In 2011, the entire company was purchased by Bazzini, an 1886-founded nut, fruit and chocolate company; a 2022 Jerusalem Post item wrote of "the now gone Barton's confectioners."

=="Centuries"==

The Jewish Chronicle newspaper wrote about Barton's in 2021 and added with more enthusiasm than historical precision that "Jewish entrepreneurs had been involved in the chocolate trade for centuries." Klein's family developed some of its expertise in an Austrian company named Altmann & Kühne, much of which relocated from pre-World War II Europe to the United States. By 1952 they had seven stores in Detroit.

Part of the company's 1950s and 1960s growth was due to competitions in Jewish schools among classes, competing for prizes for selling the most Barton's products. "Generations of Jewish children sold Barton's candies as fundraisers," which was in part fueled by Klein's involvement with "philanthropic activities ... promoting Orthodox Jewish education."

It also helped that Barton's refused to water down the "mouth feel of chocolate" even as other companies were incorporating the use of synthetic ingredients in their products.

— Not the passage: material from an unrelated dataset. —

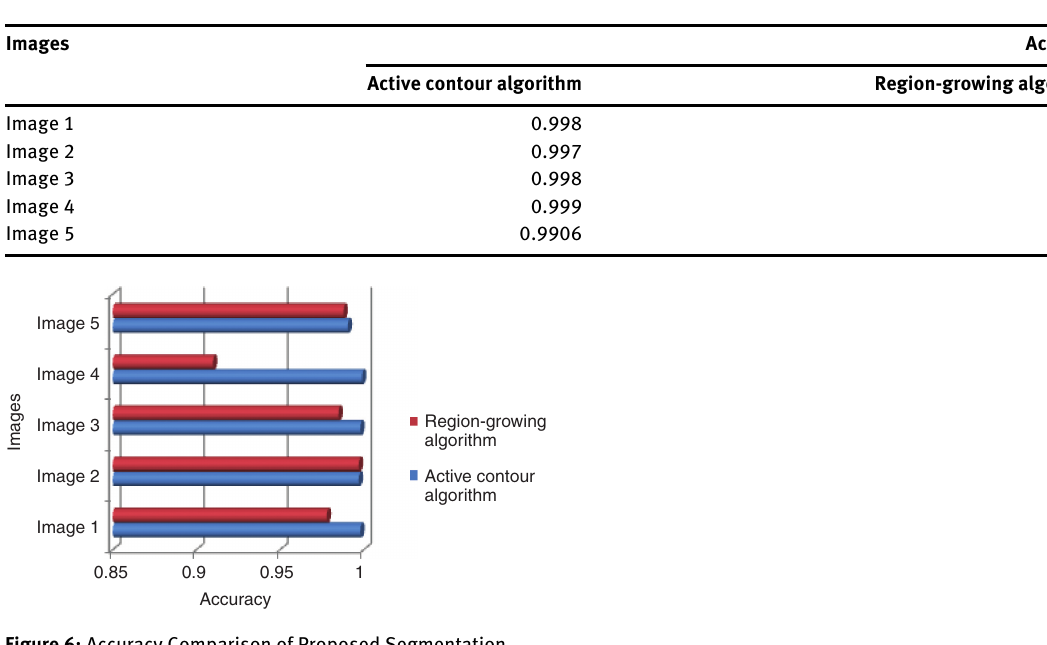
Table 6: Accuracy Comparison of Proposed Segmentation.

==Promotional Book of Esther scroll==
A cylinder containing a 4.5 inch scroll 1953-copyrighted Megillas Esther was distributed "throughout the 1950s and 60s with the same copyright date" with the container saying:
- Book of Esther in English, Megilas Esther in Hebrew
- Happy Purim
- Barton’s Bonbonnieres. The top of the cylinder had the words "Famous for Continental Chocolate."

==Recall==
The US Food and Drug Administration (FDA) praised the company's quick reaction in recalling about 4,000 two pound tins of fruitcakes when "a few samples" were found to have a problem; "most Barton's fruitcakes on the market were not contaminated."

==Kashrut==
While all Barton's products are kosher, not all of them are kosher for passover: some of them have flour ingredients. The Orthodox Union certification covers chocolate and candy items that are Pareve and dairy chocolate; they also supervise kosher-for-passover offerings. A 2-part article noted that
"even its Easter chocolates were kosher for Passover."

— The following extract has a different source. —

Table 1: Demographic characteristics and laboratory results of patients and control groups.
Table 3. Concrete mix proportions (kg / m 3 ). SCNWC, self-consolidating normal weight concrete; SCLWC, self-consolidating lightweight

The Atlantic magazine wrote in 2009 that Barton's initially "rejected OU certification"
but yielded when faced with competition from Barricini.

==Corporation==
Former 2-term Congressman Herbert Tenzer was instrumental in helping the former Barton's Bonbonnieres expand, and served as chairman of the board of directors for two decades. Founder Stephen Klein's son George Klein became President/CEO in 1972.

The company founders' real estate interests and community involvement led to the company's pair of large buildings benefitting the City of New York's attempts to "emancipate Brooklyn from its commercial bondage to Manhattan."